'''

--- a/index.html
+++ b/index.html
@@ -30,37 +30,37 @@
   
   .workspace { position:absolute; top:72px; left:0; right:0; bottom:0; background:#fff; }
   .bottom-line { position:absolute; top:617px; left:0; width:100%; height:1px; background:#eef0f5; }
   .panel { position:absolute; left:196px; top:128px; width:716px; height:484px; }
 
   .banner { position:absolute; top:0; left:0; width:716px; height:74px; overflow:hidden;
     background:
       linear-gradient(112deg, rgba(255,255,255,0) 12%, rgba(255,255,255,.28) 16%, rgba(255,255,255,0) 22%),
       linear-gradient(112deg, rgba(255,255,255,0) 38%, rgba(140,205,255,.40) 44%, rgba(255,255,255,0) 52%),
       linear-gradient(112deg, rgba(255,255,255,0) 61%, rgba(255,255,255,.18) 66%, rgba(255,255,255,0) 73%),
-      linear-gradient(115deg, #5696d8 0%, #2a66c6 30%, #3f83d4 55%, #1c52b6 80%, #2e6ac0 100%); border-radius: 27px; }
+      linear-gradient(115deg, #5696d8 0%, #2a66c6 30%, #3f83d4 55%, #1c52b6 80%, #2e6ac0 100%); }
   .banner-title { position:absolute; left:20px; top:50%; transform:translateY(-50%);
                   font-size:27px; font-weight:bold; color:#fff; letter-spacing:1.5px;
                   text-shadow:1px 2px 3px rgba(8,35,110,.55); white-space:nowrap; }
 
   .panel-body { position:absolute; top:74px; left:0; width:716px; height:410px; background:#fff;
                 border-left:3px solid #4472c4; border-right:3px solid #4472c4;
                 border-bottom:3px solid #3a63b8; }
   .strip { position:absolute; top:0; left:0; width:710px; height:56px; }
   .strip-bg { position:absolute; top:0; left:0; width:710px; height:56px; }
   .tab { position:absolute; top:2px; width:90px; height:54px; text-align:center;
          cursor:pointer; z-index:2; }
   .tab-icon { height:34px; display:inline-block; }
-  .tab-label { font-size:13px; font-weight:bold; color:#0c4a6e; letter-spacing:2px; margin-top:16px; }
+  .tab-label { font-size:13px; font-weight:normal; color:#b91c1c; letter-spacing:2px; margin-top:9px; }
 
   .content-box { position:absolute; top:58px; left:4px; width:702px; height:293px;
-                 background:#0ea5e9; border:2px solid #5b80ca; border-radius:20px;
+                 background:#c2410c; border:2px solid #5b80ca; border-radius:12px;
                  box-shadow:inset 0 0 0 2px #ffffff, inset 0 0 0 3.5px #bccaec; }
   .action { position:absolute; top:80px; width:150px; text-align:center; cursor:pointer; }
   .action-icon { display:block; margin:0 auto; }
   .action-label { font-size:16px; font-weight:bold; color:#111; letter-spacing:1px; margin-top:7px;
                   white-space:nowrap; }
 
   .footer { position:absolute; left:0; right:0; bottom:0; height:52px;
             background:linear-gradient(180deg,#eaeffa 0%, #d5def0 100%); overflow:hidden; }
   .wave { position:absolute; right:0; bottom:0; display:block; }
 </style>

'''
'''

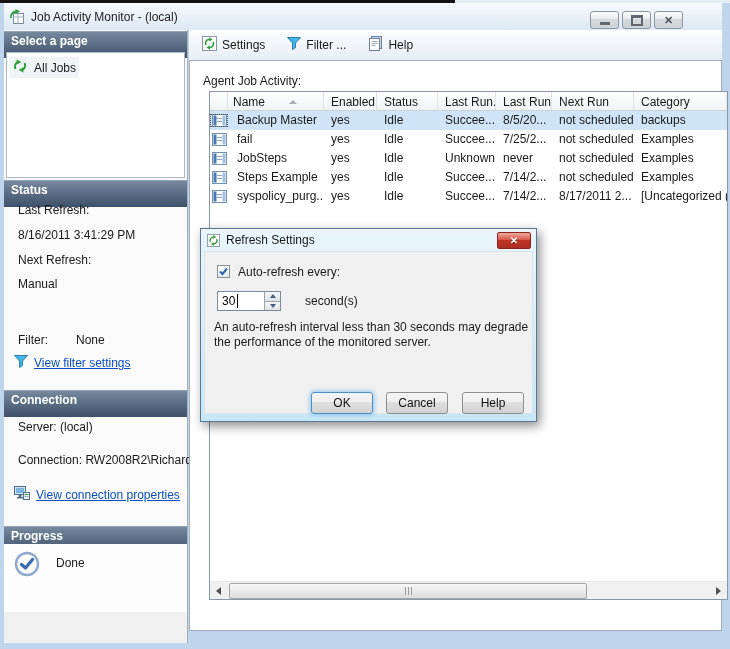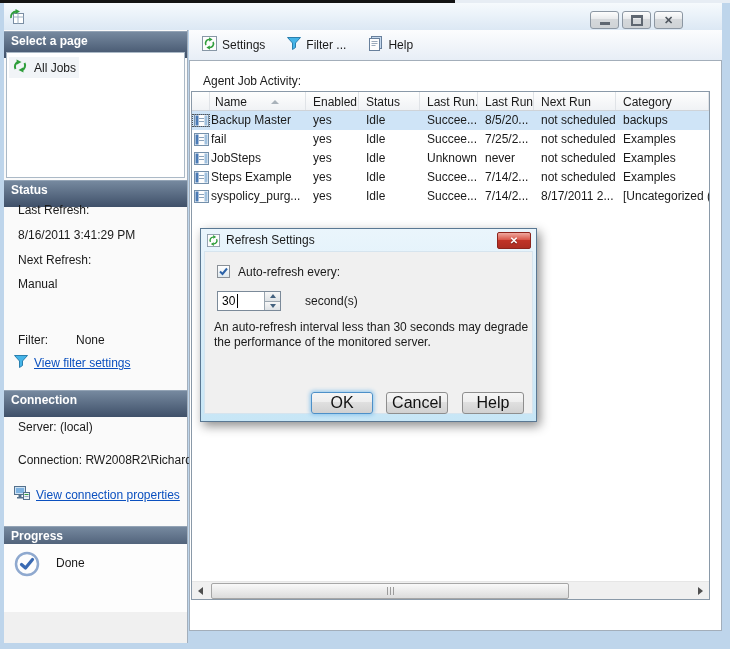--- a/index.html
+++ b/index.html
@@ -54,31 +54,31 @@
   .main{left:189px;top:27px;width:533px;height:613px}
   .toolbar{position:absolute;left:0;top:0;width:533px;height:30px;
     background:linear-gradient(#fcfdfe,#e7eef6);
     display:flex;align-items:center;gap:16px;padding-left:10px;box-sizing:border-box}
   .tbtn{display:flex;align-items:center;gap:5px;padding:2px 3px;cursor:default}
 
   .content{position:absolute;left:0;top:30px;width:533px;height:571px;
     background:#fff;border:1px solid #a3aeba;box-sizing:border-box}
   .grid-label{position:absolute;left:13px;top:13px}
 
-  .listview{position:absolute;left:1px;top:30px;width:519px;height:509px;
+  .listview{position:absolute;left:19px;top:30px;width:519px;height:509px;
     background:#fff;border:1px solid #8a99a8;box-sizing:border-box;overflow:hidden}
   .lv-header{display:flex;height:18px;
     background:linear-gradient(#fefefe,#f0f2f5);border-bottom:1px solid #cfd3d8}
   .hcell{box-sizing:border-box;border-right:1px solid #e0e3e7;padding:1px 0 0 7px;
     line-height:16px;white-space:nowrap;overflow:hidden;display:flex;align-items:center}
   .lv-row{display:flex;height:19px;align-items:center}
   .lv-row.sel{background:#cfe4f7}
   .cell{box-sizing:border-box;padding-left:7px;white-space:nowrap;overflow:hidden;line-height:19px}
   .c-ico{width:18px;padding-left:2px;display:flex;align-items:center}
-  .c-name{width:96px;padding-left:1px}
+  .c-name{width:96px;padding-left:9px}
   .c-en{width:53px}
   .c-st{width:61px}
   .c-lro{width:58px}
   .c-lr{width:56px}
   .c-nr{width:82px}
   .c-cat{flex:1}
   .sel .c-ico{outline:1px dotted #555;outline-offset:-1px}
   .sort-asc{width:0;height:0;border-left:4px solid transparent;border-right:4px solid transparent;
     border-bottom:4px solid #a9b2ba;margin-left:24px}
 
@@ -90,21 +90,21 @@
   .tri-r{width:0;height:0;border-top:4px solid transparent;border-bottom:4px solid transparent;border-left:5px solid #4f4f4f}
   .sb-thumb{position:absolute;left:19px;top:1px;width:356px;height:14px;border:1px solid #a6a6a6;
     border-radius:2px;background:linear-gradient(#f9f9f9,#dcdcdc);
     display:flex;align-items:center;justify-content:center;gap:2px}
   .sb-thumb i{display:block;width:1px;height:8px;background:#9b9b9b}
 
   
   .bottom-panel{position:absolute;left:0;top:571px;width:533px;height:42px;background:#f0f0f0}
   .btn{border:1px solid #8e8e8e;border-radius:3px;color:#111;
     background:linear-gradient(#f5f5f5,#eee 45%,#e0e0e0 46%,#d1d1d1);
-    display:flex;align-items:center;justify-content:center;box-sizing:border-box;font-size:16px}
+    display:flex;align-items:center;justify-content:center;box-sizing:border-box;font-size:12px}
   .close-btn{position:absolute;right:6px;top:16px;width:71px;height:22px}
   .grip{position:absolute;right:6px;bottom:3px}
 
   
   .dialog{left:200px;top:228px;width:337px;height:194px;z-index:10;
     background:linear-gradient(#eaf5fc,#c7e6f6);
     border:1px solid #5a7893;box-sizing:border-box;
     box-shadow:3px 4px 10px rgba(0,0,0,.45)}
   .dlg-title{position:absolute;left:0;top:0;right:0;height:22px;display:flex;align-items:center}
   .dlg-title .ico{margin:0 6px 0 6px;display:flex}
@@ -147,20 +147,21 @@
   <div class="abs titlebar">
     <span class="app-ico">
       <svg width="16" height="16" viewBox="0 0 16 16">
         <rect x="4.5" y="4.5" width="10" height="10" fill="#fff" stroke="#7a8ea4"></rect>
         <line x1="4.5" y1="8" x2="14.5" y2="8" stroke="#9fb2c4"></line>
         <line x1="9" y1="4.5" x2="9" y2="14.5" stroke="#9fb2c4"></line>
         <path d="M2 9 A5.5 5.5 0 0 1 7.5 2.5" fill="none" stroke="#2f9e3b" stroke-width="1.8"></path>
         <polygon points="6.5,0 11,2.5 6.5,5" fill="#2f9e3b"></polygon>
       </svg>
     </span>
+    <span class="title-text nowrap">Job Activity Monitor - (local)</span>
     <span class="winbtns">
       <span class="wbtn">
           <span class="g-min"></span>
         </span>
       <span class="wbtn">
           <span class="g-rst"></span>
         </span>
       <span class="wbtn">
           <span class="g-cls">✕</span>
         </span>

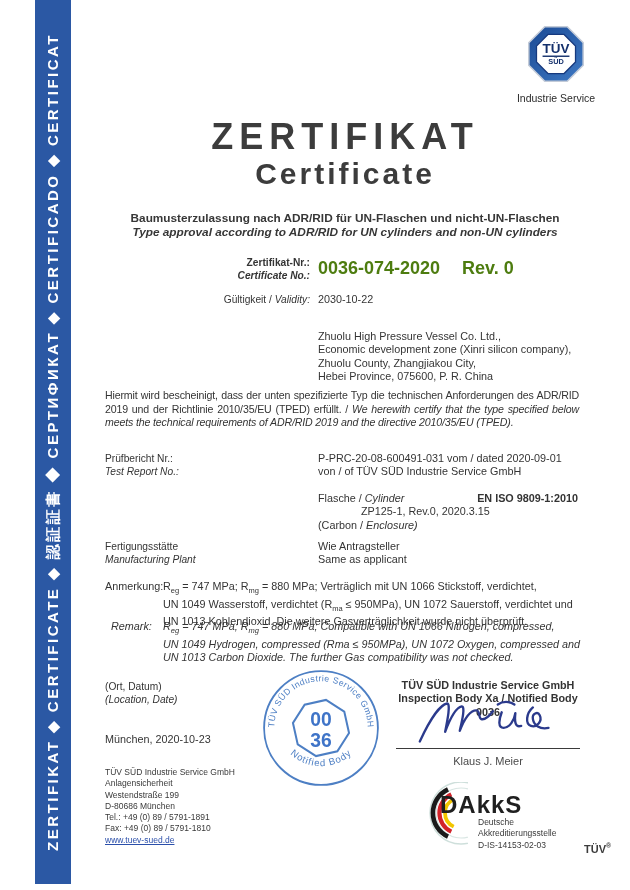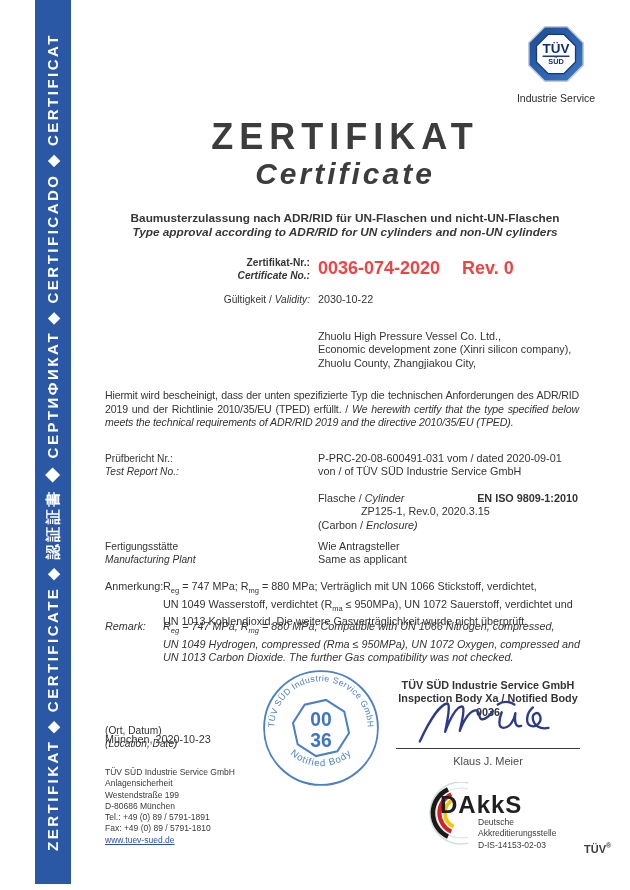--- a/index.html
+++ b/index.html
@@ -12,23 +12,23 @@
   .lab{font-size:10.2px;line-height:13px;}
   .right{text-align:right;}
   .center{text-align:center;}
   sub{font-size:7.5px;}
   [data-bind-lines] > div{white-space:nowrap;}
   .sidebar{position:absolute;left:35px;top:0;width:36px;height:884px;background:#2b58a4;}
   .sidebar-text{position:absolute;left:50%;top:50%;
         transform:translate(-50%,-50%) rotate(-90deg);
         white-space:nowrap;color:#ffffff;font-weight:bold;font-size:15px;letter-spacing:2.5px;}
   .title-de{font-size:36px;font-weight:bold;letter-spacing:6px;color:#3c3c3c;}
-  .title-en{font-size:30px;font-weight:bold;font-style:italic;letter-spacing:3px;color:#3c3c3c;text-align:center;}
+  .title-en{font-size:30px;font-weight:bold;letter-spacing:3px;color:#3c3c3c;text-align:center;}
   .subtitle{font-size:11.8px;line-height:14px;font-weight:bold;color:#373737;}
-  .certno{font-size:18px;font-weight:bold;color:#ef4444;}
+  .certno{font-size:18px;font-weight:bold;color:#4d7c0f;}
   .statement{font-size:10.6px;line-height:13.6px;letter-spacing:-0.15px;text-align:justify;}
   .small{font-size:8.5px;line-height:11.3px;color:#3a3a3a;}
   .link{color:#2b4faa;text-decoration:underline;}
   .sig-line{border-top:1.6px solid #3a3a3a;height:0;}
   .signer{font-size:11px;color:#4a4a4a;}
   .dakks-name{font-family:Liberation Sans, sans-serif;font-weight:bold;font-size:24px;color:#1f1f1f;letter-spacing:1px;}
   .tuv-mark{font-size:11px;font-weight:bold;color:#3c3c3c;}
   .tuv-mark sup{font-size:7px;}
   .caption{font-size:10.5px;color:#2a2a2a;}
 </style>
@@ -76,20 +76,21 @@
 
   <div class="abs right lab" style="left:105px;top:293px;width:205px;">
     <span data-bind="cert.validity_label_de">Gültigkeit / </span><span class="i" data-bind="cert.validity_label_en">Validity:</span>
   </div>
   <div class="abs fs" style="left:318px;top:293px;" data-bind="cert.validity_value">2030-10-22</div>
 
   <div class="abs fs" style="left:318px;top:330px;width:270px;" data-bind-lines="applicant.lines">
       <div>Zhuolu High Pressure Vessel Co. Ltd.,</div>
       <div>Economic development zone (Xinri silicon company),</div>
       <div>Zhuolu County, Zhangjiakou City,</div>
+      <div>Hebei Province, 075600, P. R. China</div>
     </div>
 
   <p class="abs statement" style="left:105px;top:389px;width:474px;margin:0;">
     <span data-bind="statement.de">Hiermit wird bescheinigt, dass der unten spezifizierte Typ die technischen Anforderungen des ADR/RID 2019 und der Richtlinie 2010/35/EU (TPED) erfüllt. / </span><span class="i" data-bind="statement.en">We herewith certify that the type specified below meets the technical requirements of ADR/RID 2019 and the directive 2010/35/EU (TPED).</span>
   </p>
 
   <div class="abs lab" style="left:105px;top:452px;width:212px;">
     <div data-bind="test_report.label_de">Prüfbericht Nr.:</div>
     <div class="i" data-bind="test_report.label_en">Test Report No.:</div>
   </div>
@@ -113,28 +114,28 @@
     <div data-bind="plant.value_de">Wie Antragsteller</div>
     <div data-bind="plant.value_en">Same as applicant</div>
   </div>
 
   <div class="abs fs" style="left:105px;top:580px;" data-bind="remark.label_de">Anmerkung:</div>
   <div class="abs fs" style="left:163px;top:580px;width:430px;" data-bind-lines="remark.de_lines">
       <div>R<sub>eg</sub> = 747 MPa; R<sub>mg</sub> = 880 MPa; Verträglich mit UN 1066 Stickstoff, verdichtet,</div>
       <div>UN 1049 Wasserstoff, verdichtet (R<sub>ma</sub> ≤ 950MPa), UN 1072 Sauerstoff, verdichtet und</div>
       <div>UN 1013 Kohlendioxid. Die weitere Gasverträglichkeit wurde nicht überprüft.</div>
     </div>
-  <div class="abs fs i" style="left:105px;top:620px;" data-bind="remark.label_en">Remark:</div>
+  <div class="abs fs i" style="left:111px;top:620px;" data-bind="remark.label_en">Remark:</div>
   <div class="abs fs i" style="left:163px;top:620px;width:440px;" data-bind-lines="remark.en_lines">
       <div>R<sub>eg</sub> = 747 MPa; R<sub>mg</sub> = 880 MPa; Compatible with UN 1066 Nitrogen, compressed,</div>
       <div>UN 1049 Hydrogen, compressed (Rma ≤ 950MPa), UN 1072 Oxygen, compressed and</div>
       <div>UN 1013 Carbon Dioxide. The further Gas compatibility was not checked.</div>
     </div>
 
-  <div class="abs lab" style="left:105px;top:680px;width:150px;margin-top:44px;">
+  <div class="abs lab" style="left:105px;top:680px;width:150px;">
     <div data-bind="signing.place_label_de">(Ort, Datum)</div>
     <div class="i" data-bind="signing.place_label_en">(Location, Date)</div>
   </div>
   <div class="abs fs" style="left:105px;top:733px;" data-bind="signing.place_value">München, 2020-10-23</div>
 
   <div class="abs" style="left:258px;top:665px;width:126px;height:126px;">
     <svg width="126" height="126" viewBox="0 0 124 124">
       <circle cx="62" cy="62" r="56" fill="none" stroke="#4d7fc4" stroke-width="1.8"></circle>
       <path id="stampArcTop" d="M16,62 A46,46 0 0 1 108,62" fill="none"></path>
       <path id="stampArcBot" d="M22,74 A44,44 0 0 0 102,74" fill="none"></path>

'''

• _EXERCISE INSTRUCTIONS_: Only lines with the word "transform" are wanted, so copy each one from the records.

• _COMPLETED EXERCISE_:
   .banner-title { position:absolute; left:20px; top:50%; transform:translateY(-50%);
         transform:translate(-50%,-50%) rotate(-90deg);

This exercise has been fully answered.